The impostor syndrome is an incredibly odd phenomenon. As I have progressed in my academic career, I thought for sure it would go away. Let me be quite plain: it has not. Let’s start with a quick overview of what I have done in academia.
I attended Santa Fe Community college and received a transferable AA. I then attended the University of Florida and received a BS in chemistry with a minor in secondary science education (which certified me to be an elementary, middle, or high school teacher in the state of Florida). In the senior year of my bachelors work, I was an intern at the Ecole Normale Superieure de Cachan in Paris, France. I then attended the University of California, Davis where I received a PhD in chemistry. Now I am a post doctoral fellow at the University of Aarhus, Denmark.
When I got into UF (and then eventually UC Davis) I distinctly remember feeling like maybe it was all a big mistake and that there was a ‘Crash’ somewhere in Minnesota who was crying her eyes out because she had received the denial letters that should have been mine. What is it that makes us feel that way? Why do we have such trouble accepting the idea that what we have achieved is the fruit of the labor we put in?
I laid in bed the night I arrived in Denmark thinking to myself ‘Good god what have I gotten myself into? Am I crazy for thinking I can do this? Can I do this?’ I spent a shit ton of money, time and effort to get myself, my fiance, and my cat here (see previous posts…) and now that we had arrived I was fucking panicking.
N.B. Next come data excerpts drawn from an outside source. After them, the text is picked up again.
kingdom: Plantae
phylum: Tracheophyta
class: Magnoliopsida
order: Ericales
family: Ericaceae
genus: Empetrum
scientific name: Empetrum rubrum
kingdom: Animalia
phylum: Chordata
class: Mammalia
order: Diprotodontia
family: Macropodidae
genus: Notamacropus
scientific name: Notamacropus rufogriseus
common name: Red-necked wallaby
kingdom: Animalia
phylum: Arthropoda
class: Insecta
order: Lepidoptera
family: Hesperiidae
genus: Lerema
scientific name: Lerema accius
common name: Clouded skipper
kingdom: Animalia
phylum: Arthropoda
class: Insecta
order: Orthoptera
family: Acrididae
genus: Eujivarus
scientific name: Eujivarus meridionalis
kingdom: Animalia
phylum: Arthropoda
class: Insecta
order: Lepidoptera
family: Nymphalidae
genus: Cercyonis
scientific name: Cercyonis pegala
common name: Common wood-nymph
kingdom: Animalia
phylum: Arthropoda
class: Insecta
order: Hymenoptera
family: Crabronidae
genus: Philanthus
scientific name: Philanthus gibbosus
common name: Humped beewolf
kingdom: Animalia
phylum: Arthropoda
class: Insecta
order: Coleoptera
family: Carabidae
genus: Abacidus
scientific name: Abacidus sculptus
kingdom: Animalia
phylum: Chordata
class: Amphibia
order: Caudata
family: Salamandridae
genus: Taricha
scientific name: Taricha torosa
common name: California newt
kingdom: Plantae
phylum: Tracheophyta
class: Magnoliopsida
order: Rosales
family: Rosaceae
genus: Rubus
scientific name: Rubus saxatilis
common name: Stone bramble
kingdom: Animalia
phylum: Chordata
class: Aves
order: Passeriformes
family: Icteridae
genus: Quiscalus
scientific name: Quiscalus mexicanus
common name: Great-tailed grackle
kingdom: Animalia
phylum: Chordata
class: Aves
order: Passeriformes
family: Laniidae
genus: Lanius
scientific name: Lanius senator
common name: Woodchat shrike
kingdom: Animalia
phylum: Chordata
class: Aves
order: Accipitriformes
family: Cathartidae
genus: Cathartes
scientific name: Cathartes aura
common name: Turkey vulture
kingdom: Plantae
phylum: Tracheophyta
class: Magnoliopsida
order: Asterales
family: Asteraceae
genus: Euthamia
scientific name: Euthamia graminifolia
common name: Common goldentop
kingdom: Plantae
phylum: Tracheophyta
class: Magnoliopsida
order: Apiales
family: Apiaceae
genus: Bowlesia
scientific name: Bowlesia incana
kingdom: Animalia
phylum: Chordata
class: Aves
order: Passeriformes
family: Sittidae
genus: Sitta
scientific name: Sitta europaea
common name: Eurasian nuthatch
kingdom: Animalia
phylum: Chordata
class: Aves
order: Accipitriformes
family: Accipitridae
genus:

For fucks sake…I have a PhD. I wrote a 370 page dissertation detailing how I am capable of doing this and there I was… laying in bed and panicking.
It was about this time I had to tell myself to pull up my big girl panties and fucking deal with it.
I think there is some ‘Now You’re a Post Doc’ switch in me that has yet to flip. I have spent my entire academic career working with the people I thought best suited to my temperament and style. This has meant I pretty much knew which direction I was headed in next (based on what my supervisor told me). My new advisor has told me I can do anything I want, more or less. I can listen to others and try to have ideas about their chemistry, or I can spear head a totally new project conceived and carried out of my own volition. I am absolutely fucking terrified. My advisor has spent a lot of money to get me here (so have I for that matter…) and now all I can think about is ‘what if I fuck it up?’
The other side of this coin is that I think it is incredibly important to remain humble and to continue to question ourselves. If we are too assured of our abilities, we become cocky. To question our selves and to reevaluate our principals is one of the most fundamental aspects of science. It is often the case that the most significant discoveries occur only after we have found that what we once thought to be true is in fact not. How do we balance these two factors? Pride and confidence crossed with a humble nature and the ability to logically analyze a situation when we are wrong. It is a constant struggle.
I don’t really have a conclusion here…I guess I am seeking comfort in hearing that maybe I am not the only scientist dealing with this shit.